*** Opening Supplied records ***

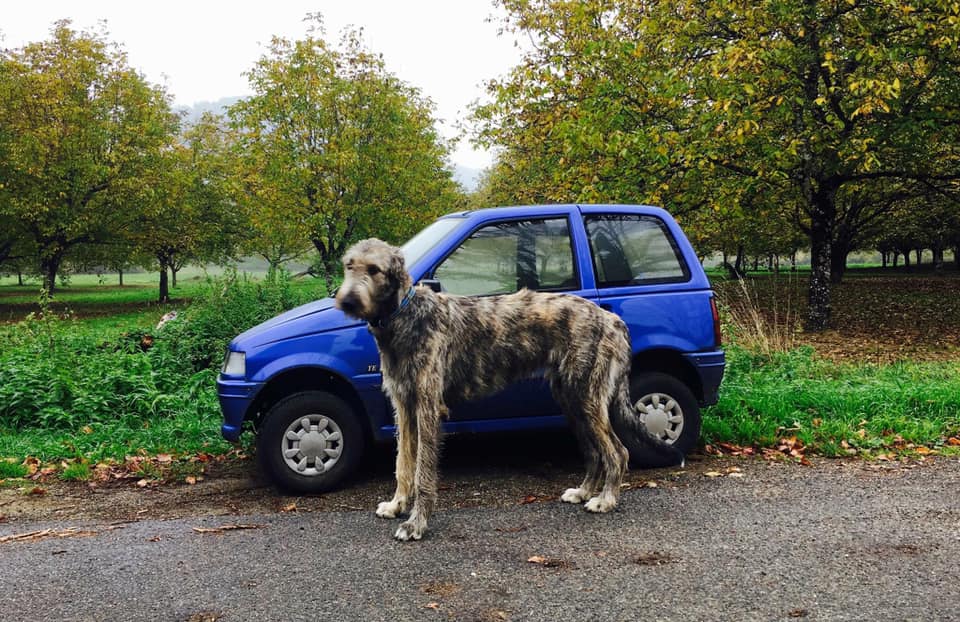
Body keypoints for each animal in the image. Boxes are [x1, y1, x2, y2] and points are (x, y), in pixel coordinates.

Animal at [338, 239, 684, 540]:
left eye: (374, 269)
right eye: (348, 265)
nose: (347, 301)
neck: (404, 314)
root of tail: (613, 320)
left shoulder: (427, 407)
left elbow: (423, 469)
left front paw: (416, 524)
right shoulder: (404, 406)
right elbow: (403, 463)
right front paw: (397, 505)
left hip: (587, 396)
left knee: (617, 451)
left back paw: (606, 499)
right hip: (571, 399)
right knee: (594, 451)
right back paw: (584, 491)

*** Closing Supplied records ***

- [Your task] Output all of the entries once more, word for word, with the images removed.

- [Problem solution]
Body keypoints for each animal in the image. Boxes are [x1, y1, x2, y2] and points are (x, y), in pixel coordinates.

Animal at [338, 239, 684, 540]:
left eye: (374, 269)
right eye: (348, 265)
nose: (347, 301)
neck: (404, 314)
root of tail: (613, 320)
left shoulder: (427, 407)
left elbow: (423, 469)
left front paw: (416, 524)
right shoulder: (404, 406)
right elbow: (403, 463)
right front paw: (397, 505)
left hip: (587, 396)
left knee: (617, 451)
left back paw: (606, 499)
right hip: (571, 399)
right knee: (594, 451)
right back paw: (584, 491)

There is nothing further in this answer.